La llegada masiva de 5G en 2021 generó un gran cambio para los fabricantes de microchips. Ya no se trataba solo de conectividad, velocidad de descarga o del internet de las cosas. La posibilidad de almacenar todos los datos, archivos e información en la nube hizo que no fuera necesario dedicar un espacio específico a la memoria, ahora solo bastaba una pequeña para procesos sencillos; el resto estaba disponible en la nube. Así, los fabricantes ganaron casi un 50 por ciento de espacio y, con la tecnología de 2 nanómetros (que señala el espacio que separa los transistores: las neuronas del cerebro digital), pasamos de los 6 billones de transistores en 2019 a los 30 billones en 2032. Era obvio que faltaba poco para llegar al límite físico: una vez que no se pudiera ganar espacio y reducir la separación entre transistores había que hacer algo más para dar mayor capacidad de procesamiento a los móviles, los cuales se convirtieron en verdaderos ordenadores personales.
Ahora detengámonos un momento y hagamos memoria. En 2019 entrevistamos a Eloy Fustero, por entonces director de Qualcomm en España. Y le preguntamos por el futuro de los microchips.Ya en aquel entonces Fustero coincidía en la importancia del 5G para ellos. «Todo lo que tenga que ver con reducir espacio es bienvenido –nos decía casi 15 años atrás–, pero no es la parte más relevante en cuanto a la implantación de 5G. Seguiremos reduciendo el tamaño del chip para integrar más funciones en un mismo espacio físico. También reduciremos el consumo, o seguirá siendo el mismo pero podremos hacer más cosas con la misma cantidad de energía. En cuanto al uso de chips en 3D, estamos hablando de tecnologías que se aplican a superordenadores y en esos entornos sí que se habla de procesamiento en paralelo, en diferentes capas. En smartphones...». Y quedó allí.
Emular el cerebro humano
Quizá no nos pudo contar más. Puede que por aquellos tiempos apenas fuera una idea en estado embrionario, pero cuando en 2029 Qualcomm lanzó su Snapdragon 1000 la revolución fue similar en muchos sentidos a la del 5G. Del mismo modo que nuestro cerebro puede alojar más neuronas gracias a los pliegues, los ingenieros de Qualcomm decidieron no solo emular la capacidad de procesamiento del cerebro humano, sino también su diseño, y desarrollaron un microchip con pliegues microscópicos que permitió elevar la cantidad de transistores hasta un 40 por ciento en el mismo espacio físico.

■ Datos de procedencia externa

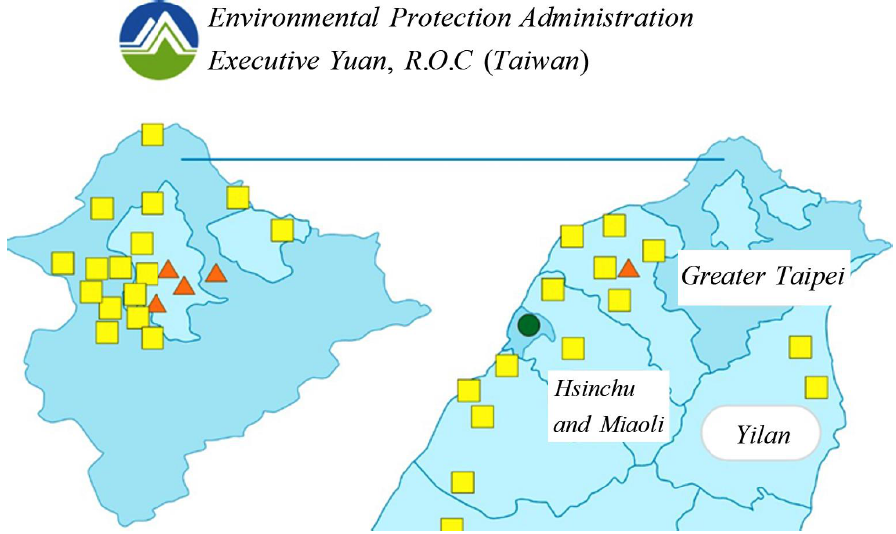
Figure 6. Location of air quality measurement stations in the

La innovación facilitó dos aspectos primordiales. El primero fue que los ingenieros pudieron comenzar a desarrollar microchips en formatos diferentes al silicio y buscar así materiales biocompatibles. Del mismo modo que muchos terminales permiten quitar la batería, en la actualidad los teléfonos más avanzados hacen lo mismo con el microchip: este se puede quitar del smartphone y poner en una consola, una cámara, un televisor y hasta en el propio cuerpo, con el objetivo de llevar a cabo análisis médicos en profundidad.
El segundo avance en el que influyó fue en la capacidad de procesamiento, que elevó a los teléfonos móviles al mismo escalón que 10 años atrás ocupaban los superordenadores más potentes del planeta. De este modo, el teléfono se convirtió en un centro de trabajo, con pantallas desplegables y accesorios como teclados o ratones... y la desaparición, paulatina pero inexorable, de los ordenadores portátiles.